▶ The input:
##############################

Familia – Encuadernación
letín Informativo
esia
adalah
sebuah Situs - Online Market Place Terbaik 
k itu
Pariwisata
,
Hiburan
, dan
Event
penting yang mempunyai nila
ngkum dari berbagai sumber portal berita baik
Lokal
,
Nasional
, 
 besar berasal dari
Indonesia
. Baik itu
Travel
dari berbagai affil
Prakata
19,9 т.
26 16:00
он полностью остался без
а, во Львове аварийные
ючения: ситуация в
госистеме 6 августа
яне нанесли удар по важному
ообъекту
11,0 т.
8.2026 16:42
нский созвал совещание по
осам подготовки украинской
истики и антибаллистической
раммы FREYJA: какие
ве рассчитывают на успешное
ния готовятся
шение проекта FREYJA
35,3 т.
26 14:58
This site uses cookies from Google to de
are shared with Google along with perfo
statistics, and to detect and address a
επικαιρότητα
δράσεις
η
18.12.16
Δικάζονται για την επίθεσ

##############################

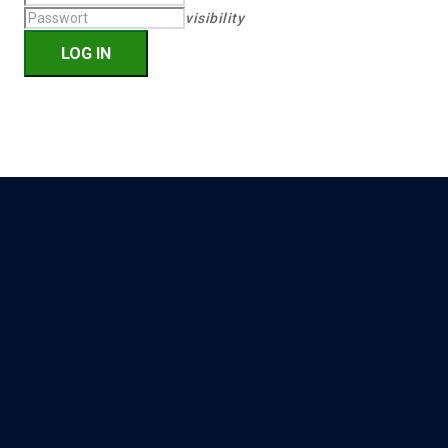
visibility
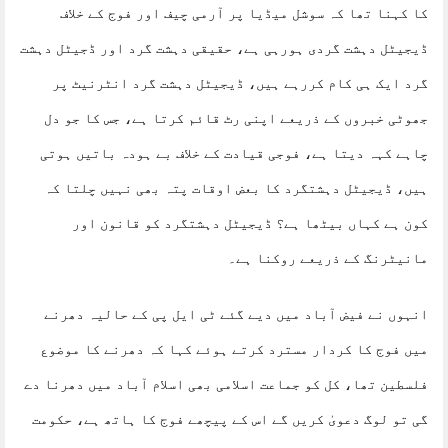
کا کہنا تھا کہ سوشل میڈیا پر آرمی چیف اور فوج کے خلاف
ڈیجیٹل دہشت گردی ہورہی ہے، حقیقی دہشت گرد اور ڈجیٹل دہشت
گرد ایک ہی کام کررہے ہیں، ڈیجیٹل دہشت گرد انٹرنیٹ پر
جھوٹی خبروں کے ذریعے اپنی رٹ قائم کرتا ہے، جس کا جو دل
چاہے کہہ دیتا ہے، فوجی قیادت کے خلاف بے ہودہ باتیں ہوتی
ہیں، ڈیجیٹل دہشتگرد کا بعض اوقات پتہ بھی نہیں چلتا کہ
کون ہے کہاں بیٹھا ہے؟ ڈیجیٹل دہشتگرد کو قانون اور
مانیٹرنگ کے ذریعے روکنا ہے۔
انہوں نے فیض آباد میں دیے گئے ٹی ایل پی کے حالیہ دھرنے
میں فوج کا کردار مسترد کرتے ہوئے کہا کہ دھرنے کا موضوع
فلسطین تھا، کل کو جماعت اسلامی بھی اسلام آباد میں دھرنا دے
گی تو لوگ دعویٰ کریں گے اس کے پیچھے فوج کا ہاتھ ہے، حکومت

##############################

▶ What the task asks: Copy whichever lines of the records above contain the word "ڈیجیٹل".

▶ Result:
ڈیجیٹل دہشت گردی ہورہی ہے، حقیقی دہشت گرد اور ڈجیٹل دہشت
گرد ایک ہی کام کررہے ہیں، ڈیجیٹل دہشت گرد انٹرنیٹ پر
ہیں، ڈیجیٹل دہشتگرد کا بعض اوقات پتہ بھی نہیں چلتا کہ
کون ہے کہاں بیٹھا ہے؟ ڈیجیٹل دہشتگرد کو قانون اور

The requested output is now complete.